--- Exercise objective ---
In the listing below, the answer starts at the line that has "4 июня 2026" and stops after the line that has "引換の場合は商品ご注文"; please repeat that part exactly and nothing more.

--- Data to examine ---
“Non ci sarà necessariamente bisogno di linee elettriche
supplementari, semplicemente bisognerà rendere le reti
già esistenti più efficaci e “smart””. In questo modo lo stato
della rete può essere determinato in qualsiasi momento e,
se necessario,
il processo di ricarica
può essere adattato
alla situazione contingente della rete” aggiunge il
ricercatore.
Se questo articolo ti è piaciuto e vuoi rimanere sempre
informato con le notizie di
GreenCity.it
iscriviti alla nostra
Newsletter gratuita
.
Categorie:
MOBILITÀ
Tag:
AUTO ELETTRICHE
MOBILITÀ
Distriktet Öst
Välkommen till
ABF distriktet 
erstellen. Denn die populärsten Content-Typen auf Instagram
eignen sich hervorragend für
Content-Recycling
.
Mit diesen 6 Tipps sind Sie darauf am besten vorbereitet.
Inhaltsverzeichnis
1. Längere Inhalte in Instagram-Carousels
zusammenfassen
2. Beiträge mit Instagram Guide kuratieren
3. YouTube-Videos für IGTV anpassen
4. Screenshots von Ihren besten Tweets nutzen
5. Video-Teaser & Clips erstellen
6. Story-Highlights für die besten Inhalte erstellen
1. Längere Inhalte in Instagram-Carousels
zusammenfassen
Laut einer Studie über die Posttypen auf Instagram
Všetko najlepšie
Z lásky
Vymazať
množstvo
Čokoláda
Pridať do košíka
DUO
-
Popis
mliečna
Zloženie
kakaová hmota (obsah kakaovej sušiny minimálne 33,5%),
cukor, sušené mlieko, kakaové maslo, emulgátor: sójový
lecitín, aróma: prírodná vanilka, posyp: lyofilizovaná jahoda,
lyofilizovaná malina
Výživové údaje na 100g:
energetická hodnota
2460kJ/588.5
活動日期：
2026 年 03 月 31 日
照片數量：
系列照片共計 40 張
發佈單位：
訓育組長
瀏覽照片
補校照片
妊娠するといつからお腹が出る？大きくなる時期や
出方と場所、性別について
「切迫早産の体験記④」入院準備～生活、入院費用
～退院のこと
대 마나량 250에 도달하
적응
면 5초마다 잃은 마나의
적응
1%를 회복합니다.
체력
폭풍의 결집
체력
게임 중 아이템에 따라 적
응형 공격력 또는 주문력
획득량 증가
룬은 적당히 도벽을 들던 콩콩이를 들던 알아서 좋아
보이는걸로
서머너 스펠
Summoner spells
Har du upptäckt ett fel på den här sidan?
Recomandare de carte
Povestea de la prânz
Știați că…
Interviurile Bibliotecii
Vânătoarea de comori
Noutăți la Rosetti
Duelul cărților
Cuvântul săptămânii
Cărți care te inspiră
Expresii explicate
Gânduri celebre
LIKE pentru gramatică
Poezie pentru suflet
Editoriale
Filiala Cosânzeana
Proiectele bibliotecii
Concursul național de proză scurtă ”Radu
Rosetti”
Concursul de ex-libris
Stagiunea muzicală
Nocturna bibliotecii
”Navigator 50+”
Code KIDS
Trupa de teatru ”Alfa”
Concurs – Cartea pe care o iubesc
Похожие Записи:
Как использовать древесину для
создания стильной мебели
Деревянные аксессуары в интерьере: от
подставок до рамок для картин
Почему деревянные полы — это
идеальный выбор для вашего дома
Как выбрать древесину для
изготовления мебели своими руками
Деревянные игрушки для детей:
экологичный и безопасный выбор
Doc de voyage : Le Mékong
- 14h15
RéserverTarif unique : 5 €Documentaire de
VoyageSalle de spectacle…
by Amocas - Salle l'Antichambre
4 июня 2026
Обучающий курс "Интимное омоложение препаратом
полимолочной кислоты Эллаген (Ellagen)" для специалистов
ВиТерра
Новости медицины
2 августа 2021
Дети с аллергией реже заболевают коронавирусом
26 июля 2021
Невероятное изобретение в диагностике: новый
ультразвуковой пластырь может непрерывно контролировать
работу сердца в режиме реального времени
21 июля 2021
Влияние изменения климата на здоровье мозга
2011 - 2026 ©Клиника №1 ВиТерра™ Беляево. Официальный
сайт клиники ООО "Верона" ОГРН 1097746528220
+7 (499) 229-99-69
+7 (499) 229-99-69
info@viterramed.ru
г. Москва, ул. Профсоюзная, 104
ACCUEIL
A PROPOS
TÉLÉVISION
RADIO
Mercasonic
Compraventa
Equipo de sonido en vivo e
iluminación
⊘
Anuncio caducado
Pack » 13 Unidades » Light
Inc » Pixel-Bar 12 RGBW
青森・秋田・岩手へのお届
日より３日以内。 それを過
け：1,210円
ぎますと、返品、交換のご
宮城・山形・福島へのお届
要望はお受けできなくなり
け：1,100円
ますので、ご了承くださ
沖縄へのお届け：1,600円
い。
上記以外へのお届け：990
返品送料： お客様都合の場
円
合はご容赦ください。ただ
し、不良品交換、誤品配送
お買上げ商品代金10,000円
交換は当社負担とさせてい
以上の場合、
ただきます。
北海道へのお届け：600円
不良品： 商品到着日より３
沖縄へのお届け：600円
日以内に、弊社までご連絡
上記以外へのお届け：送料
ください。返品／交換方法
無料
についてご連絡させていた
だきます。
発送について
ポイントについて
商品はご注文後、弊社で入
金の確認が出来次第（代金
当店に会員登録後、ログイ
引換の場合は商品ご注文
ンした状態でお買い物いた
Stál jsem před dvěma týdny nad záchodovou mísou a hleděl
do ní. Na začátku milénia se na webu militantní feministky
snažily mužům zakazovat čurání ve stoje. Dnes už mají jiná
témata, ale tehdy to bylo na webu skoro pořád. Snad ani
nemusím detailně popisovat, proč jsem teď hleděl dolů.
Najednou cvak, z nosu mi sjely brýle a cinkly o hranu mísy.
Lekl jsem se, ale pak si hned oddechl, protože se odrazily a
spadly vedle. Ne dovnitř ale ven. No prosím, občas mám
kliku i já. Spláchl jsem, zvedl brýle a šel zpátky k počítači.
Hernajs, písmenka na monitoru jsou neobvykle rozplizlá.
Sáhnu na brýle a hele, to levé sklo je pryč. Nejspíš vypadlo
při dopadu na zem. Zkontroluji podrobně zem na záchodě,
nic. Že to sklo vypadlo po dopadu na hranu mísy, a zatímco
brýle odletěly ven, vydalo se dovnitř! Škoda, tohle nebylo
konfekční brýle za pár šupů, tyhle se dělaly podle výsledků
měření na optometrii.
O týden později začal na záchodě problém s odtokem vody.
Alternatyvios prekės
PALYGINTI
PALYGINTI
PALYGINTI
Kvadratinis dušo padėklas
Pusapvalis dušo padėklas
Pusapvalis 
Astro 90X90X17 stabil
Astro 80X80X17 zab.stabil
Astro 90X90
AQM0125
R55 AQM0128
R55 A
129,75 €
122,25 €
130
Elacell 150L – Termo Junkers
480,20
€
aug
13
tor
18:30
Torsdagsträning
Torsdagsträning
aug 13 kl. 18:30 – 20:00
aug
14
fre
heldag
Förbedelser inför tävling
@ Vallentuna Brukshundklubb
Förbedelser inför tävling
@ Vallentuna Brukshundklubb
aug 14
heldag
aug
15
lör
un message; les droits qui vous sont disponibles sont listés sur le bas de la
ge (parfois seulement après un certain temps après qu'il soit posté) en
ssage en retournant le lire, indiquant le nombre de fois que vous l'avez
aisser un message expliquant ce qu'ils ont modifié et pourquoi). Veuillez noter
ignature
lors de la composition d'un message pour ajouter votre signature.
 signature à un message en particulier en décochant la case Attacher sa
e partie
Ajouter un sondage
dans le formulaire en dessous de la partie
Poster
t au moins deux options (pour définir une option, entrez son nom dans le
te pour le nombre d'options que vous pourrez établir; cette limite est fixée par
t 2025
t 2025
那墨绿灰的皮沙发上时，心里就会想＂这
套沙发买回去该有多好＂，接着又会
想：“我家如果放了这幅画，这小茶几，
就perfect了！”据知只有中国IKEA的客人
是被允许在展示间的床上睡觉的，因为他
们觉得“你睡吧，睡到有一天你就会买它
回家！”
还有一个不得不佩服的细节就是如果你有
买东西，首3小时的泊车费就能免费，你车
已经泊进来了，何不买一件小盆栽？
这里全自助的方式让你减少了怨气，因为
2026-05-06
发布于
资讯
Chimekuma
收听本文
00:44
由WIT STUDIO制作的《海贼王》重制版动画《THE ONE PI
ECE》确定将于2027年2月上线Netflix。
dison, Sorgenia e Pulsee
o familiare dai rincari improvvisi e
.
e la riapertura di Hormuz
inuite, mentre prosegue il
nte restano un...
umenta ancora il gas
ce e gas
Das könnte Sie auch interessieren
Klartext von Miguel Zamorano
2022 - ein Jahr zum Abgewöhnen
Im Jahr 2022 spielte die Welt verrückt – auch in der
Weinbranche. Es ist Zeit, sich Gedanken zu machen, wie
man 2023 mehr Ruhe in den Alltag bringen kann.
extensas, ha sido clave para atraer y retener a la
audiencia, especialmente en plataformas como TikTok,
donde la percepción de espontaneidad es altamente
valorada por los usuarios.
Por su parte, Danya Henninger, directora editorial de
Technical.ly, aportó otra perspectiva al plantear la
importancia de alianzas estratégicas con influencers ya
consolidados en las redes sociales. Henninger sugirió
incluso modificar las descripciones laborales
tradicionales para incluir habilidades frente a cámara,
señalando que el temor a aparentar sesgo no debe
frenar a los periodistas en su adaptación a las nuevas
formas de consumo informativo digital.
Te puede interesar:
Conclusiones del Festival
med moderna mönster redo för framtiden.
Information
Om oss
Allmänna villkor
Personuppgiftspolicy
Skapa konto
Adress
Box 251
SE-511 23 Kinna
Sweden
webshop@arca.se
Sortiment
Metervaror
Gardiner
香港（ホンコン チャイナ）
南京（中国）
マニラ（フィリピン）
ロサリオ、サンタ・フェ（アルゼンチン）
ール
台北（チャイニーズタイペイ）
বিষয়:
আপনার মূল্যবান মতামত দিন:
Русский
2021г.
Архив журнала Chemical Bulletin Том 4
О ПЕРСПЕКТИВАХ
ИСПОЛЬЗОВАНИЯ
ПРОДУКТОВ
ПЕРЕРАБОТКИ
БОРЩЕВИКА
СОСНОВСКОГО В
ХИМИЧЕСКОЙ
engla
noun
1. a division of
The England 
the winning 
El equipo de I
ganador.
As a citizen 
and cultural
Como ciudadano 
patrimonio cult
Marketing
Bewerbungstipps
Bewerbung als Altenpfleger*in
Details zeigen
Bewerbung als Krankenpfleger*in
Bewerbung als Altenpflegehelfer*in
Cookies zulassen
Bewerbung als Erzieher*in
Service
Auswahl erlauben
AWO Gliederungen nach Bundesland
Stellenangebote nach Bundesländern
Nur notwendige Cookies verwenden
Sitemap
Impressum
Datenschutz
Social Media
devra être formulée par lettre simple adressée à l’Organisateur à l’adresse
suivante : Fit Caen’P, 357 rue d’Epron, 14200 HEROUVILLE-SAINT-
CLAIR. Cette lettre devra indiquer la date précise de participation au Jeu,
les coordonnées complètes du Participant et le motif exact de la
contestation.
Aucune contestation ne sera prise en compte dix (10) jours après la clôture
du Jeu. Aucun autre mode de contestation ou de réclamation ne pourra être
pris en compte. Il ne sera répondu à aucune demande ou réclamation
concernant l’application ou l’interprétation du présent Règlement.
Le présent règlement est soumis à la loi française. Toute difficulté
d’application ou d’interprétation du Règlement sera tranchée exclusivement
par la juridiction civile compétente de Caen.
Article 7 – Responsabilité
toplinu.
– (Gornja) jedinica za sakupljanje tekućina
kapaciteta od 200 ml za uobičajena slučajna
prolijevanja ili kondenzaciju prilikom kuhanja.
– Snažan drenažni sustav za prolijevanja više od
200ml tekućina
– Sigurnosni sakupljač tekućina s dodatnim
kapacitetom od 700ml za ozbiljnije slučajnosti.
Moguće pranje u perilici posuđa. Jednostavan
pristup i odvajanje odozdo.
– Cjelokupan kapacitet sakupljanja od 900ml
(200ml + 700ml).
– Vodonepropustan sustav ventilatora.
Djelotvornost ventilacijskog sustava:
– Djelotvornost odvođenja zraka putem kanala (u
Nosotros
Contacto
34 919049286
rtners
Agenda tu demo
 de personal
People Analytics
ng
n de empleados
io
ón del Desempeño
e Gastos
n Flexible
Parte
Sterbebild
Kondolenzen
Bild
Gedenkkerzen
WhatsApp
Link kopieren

--- Answer space ---
4 июня 2026
Обучающий курс "Интимное омоложение препаратом
полимолочной кислоты Эллаген (Ellagen)" для специалистов
ВиТерра
Новости медицины
2 августа 2021
Дети с аллергией реже заболевают коронавирусом
26 июля 2021
Невероятное изобретение в диагностике: новый
ультразвуковой пластырь может непрерывно контролировать
работу сердца в режиме реального времени
21 июля 2021
Влияние изменения климата на здоровье мозга
2011 - 2026 ©Клиника №1 ВиТерра™ Беляево. Официальный
сайт клиники ООО "Верона" ОГРН 1097746528220
+7 (499) 229-99-69
+7 (499) 229-99-69
info@viterramed.ru
г. Москва, ул. Профсоюзная, 104
ACCUEIL
A PROPOS
TÉLÉVISION
RADIO
Mercasonic
Compraventa
Equipo de sonido en vivo e
iluminación
⊘
Anuncio caducado
Pack » 13 Unidades » Light
Inc » Pixel-Bar 12 RGBW
青森・秋田・岩手へのお届
日より３日以内。 それを過
け：1,210円
ぎますと、返品、交換のご
宮城・山形・福島へのお届
要望はお受けできなくなり
け：1,100円
ますので、ご了承くださ
沖縄へのお届け：1,600円
い。
上記以外へのお届け：990
返品送料： お客様都合の場
円
合はご容赦ください。ただ
し、不良品交換、誤品配送
お買上げ商品代金10,000円
交換は当社負担とさせてい
以上の場合、
ただきます。
北海道へのお届け：600円
不良品： 商品到着日より３
沖縄へのお届け：600円
日以内に、弊社までご連絡
上記以外へのお届け：送料
ください。返品／交換方法
無料
についてご連絡させていた
だきます。
発送について
ポイントについて
商品はご注文後、弊社で入
金の確認が出来次第（代金
当店に会員登録後、ログイ
引換の場合は商品ご注文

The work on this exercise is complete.